#### [WORK REQUIRED]
As you look over the data below, please find each line where the word "komputerów" appears, then copy it.

*** EXERCISE MATERIALS ***

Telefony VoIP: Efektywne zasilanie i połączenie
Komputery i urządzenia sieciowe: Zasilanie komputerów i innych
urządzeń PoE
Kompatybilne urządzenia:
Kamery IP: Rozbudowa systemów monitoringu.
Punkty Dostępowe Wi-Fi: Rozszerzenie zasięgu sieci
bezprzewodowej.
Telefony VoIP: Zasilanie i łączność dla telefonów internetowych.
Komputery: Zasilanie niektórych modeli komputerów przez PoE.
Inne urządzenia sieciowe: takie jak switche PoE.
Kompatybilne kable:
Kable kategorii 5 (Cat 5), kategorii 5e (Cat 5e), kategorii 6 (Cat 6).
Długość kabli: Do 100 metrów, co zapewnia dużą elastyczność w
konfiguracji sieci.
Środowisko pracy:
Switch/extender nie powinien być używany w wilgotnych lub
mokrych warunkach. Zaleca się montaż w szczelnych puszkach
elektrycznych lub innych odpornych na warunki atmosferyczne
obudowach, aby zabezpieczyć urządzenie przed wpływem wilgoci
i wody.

*** End of EXERCISE MATERIALS ***

#### [WRITTEN REPLY]
Komputery i urządzenia sieciowe: Zasilanie komputerów i innych
Komputery: Zasilanie niektórych modeli komputerów przez PoE.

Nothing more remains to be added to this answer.